Lay out all the rows below as a Markdown table with the columns Row and Text, numbering each row in order and skipping any blank lines.
:::
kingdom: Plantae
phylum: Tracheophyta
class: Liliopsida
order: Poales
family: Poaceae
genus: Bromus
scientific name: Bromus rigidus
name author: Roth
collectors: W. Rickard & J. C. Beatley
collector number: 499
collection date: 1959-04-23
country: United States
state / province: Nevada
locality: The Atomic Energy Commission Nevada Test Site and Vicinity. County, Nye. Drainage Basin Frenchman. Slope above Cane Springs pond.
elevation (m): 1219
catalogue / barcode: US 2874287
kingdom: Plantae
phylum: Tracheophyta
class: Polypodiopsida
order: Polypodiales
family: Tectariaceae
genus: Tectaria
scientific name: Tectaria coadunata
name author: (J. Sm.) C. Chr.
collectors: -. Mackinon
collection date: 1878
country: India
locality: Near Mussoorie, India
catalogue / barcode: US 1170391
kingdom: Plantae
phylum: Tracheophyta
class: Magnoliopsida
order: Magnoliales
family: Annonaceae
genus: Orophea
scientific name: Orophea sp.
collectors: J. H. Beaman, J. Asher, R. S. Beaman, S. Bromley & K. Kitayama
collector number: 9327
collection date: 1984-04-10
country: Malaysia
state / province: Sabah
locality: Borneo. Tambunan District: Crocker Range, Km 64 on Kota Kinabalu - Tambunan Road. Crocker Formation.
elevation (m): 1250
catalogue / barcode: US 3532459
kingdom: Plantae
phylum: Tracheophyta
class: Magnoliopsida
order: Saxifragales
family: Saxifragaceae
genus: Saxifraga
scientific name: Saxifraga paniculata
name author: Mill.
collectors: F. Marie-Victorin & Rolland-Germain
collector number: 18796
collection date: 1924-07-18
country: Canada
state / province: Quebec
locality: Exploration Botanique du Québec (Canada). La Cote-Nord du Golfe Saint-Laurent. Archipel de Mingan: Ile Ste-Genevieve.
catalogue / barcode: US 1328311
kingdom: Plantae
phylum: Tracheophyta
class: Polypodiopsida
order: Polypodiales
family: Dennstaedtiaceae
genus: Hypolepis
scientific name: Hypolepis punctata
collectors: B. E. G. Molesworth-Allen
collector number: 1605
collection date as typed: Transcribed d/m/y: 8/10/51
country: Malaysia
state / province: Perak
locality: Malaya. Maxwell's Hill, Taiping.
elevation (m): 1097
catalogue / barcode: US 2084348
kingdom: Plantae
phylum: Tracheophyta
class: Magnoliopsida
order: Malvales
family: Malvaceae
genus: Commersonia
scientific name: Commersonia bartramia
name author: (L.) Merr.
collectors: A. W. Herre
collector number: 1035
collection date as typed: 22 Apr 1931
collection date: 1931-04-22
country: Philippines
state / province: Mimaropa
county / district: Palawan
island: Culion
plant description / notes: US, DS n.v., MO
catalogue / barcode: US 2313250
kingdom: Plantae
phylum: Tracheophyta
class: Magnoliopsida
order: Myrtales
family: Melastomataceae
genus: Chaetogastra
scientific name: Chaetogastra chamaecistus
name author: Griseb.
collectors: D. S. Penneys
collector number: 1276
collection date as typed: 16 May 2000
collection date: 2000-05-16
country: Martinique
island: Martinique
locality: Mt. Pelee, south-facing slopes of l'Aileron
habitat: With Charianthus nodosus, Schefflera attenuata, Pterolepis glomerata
:::
• _OUTPUT FOR THIS TASK_
| Row | Text |
|---|---|
| 1 | kingdom: Plantae |
| 2 | phylum: Tracheophyta |
| 3 | class: Liliopsida |
| 4 | order: Poales |
| 5 | family: Poaceae |
| 6 | genus: Bromus |
| 7 | scientific name: Bromus rigidus |
| 8 | name author: Roth |
| 9 | collectors: W. Rickard & J. C. Beatley |
| 10 | collector number: 499 |
| 11 | collection date: 1959-04-23 |
| 12 | country: United States |
| 13 | state / province: Nevada |
| 14 | locality: The Atomic Energy Commission Nevada Test Site and Vicinity. County, Nye. Drainage Basin Frenchman. Slope above Cane Springs pond. |
| 15 | elevation (m): 1219 |
| 16 | catalogue / barcode: US 2874287 |
| 17 | kingdom: Plantae |
| 18 | phylum: Tracheophyta |
| 19 | class: Polypodiopsida |
| 20 | order: Polypodiales |
| 21 | family: Tectariaceae |
| 22 | genus: Tectaria |
| 23 | scientific name: Tectaria coadunata |
| 24 | name author: (J. Sm.) C. Chr. |
| 25 | collectors: -. Mackinon |
| 26 | collection date: 1878 |
| 27 | country: India |
| 28 | locality: Near Mussoorie, India |
| 29 | catalogue / barcode: US 1170391 |
| 30 | kingdom: Plantae |
| 31 | phylum: Tracheophyta |
| 32 | class: Magnoliopsida |
| 33 | order: Magnoliales |
| 34 | family: Annonaceae |
| 35 | genus: Orophea |
| 36 | scientific name: Orophea sp. |
| 37 | collectors: J. H. Beaman, J. Asher, R. S. Beaman, S. Bromley & K. Kitayama |
| 38 | collector number: 9327 |
| 39 | collection date: 1984-04-10 |
| 40 | country: Malaysia |
| 41 | state / province: Sabah |
| 42 | locality: Borneo. Tambunan District: Crocker Range, Km 64 on Kota Kinabalu - Tambunan Road. Crocker Formation. |
| 43 | elevation (m): 1250 |
| 44 | catalogue / barcode: US 3532459 |
| 45 | kingdom: Plantae |
| 46 | phylum: Tracheophyta |
| 47 | class: Magnoliopsida |
| 48 | order: Saxifragales |
| 49 | family: Saxifragaceae |
| 50 | genus: Saxifraga |
| 51 | scientific name: Saxifraga paniculata |
| 52 | name author: Mill. |
| 53 | collectors: F. Marie-Victorin & Rolland-Germain |
| 54 | collector number: 18796 |
| 55 | collection date: 1924-07-18 |
| 56 | country: Canada |
| 57 | state / province: Quebec |
| 58 | locality: Exploration Botanique du Québec (Canada). La Cote-Nord du Golfe Saint-Laurent. Archipel de Mingan: Ile Ste-Genevieve. |
| 59 | catalogue / barcode: US 1328311 |
| 60 | kingdom: Plantae |
| 61 | phylum: Tracheophyta |
| 62 | class: Polypodiopsida |
| 63 | order: Polypodiales |
| 64 | family: Dennstaedtiaceae |
| 65 | genus: Hypolepis |
| 66 | scientific name: Hypolepis punctata |
| 67 | collectors: B. E. G. Molesworth-Allen |
| 68 | collector number: 1605 |
| 69 | collection date as typed: Transcribed d/m/y: 8/10/51 |
| 70 | country: Malaysia |
| 71 | state / province: Perak |
| 72 | locality: Malaya. Maxwell's Hill, Taiping. |
| 73 | elevation (m): 1097 |
| 74 | catalogue / barcode: US 2084348 |
| 75 | kingdom: Plantae |
| 76 | phylum: Tracheophyta |
| 77 | class: Magnoliopsida |
| 78 | order: Malvales |
| 79 | family: Malvaceae |
| 80 | genus: Commersonia |
| 81 | scientific name: Commersonia bartramia |
| 82 | name author: (L.) Merr. |
| 83 | collectors: A. W. Herre |
| 84 | collector number: 1035 |
| 85 | collection date as typed: 22 Apr 1931 |
| 86 | collection date: 1931-04-22 |
| 87 | country: Philippines |
| 88 | state / province: Mimaropa |
| 89 | county / district: Palawan |
| 90 | island: Culion |
| 91 | plant description / notes: US, DS n.v., MO |
| 92 | catalogue / barcode: US 2313250 |
| 93 | kingdom: Plantae |
| 94 | phylum: Tracheophyta |
| 95 | class: Magnoliopsida |
| 96 | order: Myrtales |
| 97 | family: Melastomataceae |
| 98 | genus: Chaetogastra |
| 99 | scientific name: Chaetogastra chamaecistus |
| 100 | name author: Griseb. |
| 101 | collectors: D. S. Penneys |
| 102 | collector number: 1276 |
| 103 | collection date as typed: 16 May 2000 |
| 104 | collection date: 2000-05-16 |
| 105 | country: Martinique |
| 106 | island: Martinique |
| 107 | locality: Mt. Pelee, south-facing slopes of l'Aileron |
| 108 | habitat: With Charianthus nodosus, Schefflera attenuata, Pterolepis glomerata |